N-type calcium channel blockers have usefulness for neuroprotection and analgesia. Ziconotide, which is a selective N-type calcium channel blocker, has been found to have analgesic activity in animal models and neuroprotective activity in focal and global ischemia models (Song et al., supra). Examples of known calcium channel blockers include flunarizine, fluspirilene, cilnipide, PD 157767, SB-201823, SB-206284, NNC09-0026, and PD 151307 (Hu et al., supra).
Blockade of N-type channels can prevent and/or attenuate subjective pain as well as primary and/or secondary hyperalgesia and allodynia in a variety of experimental and clinical conditions (Vanegas, H. et al., Pain 85:9-18 (2000)). N-type voltage-gated calcium channels (VGCC) play a major role in the release of synaptic mediators such as glutamate, acetylcholine, dopamine, norepinephrine, gamma-aminobutyric acid (GABA) and calcitonin gene-related peptide (CGRP).

▶ [EXTRACTED INFORMATION]:
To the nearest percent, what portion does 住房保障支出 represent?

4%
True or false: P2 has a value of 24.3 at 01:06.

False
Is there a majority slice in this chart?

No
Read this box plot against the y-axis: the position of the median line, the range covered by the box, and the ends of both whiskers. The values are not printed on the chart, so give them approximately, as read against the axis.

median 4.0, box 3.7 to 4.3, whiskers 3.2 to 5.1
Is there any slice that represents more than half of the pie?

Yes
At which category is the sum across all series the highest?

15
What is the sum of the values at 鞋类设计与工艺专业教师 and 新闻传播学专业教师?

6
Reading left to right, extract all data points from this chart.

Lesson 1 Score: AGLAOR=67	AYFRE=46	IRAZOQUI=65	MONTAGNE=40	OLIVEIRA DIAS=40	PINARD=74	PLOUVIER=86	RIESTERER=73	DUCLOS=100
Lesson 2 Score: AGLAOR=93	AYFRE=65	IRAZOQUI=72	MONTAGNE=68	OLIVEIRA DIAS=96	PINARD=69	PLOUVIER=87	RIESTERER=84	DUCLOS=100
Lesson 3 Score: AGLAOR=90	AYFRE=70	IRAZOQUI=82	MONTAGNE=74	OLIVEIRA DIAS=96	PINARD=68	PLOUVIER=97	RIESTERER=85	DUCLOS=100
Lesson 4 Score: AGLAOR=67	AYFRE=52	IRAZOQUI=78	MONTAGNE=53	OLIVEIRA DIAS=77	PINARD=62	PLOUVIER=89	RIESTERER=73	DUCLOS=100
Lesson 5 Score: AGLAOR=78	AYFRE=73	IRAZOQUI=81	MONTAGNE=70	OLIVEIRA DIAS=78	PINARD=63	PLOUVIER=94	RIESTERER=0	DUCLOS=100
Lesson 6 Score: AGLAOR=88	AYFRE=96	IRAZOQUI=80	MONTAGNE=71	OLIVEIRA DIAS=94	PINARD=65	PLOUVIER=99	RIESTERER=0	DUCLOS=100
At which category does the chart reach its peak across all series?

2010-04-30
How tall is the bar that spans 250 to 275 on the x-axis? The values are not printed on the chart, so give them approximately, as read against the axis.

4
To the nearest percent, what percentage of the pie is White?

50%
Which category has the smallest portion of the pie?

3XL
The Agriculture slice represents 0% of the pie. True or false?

▶ [WHAT IS BEING ASKED]: Pick up the passage on N-type calcium channel blockers after its last sentence and keep it going. The records have no connection to the passage on N-type calcium channel blockers.

▶ [ANSWER TO THIS TASK]:
Inhibition of voltage-gated L-type calcium channels has been shown to be beneficial for neuroprotection (Song et al., supra). However, inhibition of cardiac L-type calcium channels can lead to hypotension. It is believed that a rapid and profound lowering of arterial pressure tends to counteract the neuroprotective effects of L-type calcium channel blockers. A need exists for antagonists that are selective for N-type calcium channels over L-type calcium channels to avoid potential hypotensive effects.
U.S. Pat. No. 3,962,259 to Bauer et al. describes 1,3-dihydrospiro[isobenzofuran]s that are described to be useful as tranquilizers and analgetics.
U.S. Pat. No. 3,686,186 to Houlihan et al. describes substituted isochroman or phthalan piperidines that are described to be useful as hypotriglyceridemic, antihypertensive and antidepressant agents.
U.S. Pat. No. 6,828,440 B2 to Goehring et al. describes spiroindene and spiroindane compounds that are described to exhibit affinity for the ORL1 receptor.
U.S. Pat. No. 5,219,860 to Chambers et al. describes spirocyclic compounds that are described to be useful as neuroleptic agents.
U.S. Pat. No. 5,670,509 to Evans et al. describes spiroindane and spiroindene compounds useful as oxytocin receptor antagonists.
U.S. Patent Application Publication No. US 2006/0035884 A1 by Neitzel et al. describes 1′-[(4-chlorophenyl)sulfonyl]spiro[indene-1,4′-piperidine] that is described to be useful for treating cognitive disorders, including Alzheimer's disease.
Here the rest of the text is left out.